The Flash Vol. 9: Reckoning of the Forces TPB

By Writer Joshua Williamson (Justice League vs. Suicide Squad) and artists Christian Duce (Detective Comics) and Scott Kolins (Blue Beetle)

Collecting The Flash (2016) issues #52-57.


The Flash has always been about moving forward; that means coping with grief, coping with change – being in situations we feel like they “should not be”. His relationship with his villains highlights this to an outstanding degree, them being avatars of the road not taken. I could go on all day describing ways in which this is, but I will resist the urge in lieu of sticking to the point. This volume dials back the stakes in Williamson’s run as he slowly builds up to yet another crescendo, here taking a more personal look at who Barry Allen is as he copes with life-shattering changes, people moving away, memories of a previous life conflicting with the current one, desires of what he deems normal while facing down classic rogues with new status quos in Heatwave and Trickster.
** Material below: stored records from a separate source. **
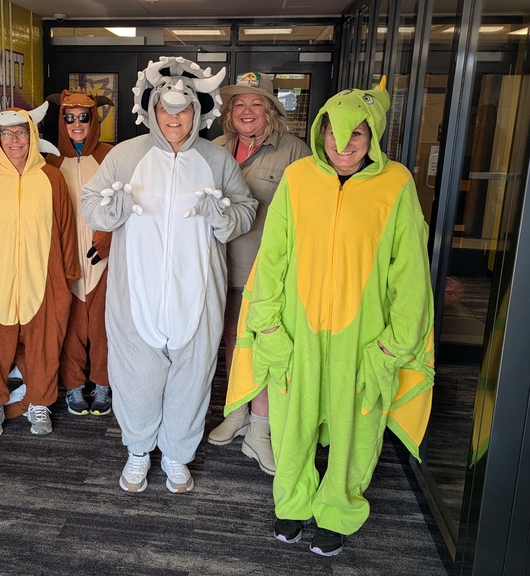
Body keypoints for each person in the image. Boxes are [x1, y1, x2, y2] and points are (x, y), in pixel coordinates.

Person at [229, 78, 435, 556]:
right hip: (295, 332)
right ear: (320, 132)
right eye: (333, 133)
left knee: (355, 430)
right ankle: (292, 504)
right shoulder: (299, 178)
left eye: (355, 134)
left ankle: (338, 511)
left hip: (363, 339)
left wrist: (393, 345)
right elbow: (272, 257)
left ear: (372, 136)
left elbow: (410, 273)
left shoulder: (396, 184)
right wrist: (268, 324)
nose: (343, 145)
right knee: (291, 424)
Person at [82, 56, 257, 494]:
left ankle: (178, 454)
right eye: (165, 108)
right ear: (152, 109)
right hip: (136, 292)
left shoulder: (217, 159)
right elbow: (90, 203)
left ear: (196, 111)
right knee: (136, 377)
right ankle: (138, 450)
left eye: (183, 110)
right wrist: (112, 211)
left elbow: (246, 209)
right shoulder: (125, 155)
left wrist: (223, 216)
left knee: (192, 378)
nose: (174, 118)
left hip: (196, 292)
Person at [207, 72, 311, 476]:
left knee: (267, 346)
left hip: (268, 272)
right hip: (221, 268)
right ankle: (236, 412)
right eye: (239, 104)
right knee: (233, 340)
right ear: (229, 113)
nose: (247, 111)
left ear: (269, 110)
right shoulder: (215, 149)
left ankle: (260, 429)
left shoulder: (294, 151)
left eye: (256, 103)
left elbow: (308, 216)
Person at [0, 102, 79, 437]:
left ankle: (40, 401)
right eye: (7, 133)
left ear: (32, 135)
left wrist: (67, 276)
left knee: (45, 343)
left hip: (44, 276)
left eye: (21, 133)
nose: (14, 140)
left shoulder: (51, 178)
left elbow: (66, 229)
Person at [45, 90, 115, 417]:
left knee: (103, 324)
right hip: (65, 258)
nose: (76, 124)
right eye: (69, 117)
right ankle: (73, 384)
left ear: (93, 120)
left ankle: (102, 382)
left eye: (83, 117)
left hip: (103, 258)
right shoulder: (49, 161)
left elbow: (124, 203)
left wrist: (107, 239)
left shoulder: (110, 157)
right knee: (69, 323)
It is evident that Williamson here yet again makes of himself the spiritual successor to Geoff Johns – highlighted further by the keeping Scott Kollins pulling art duties as in Johns’ classic run – giving the Rogues a perfect place in the landscape of Central City and offering parallels to the title hero, but further humanizing them in placing them in new situations for them to develop. It is lovingly written but it does have the feeling that it is just a steppingstone to something greater, and thus easily becomes lost between peaks in the run.

Williamson yet again shows how much more interested he is in who the characters are beneath their costume than just their flashy (!!!) gimmicks and purposefully dials back the ante to get up close and personal with his characters.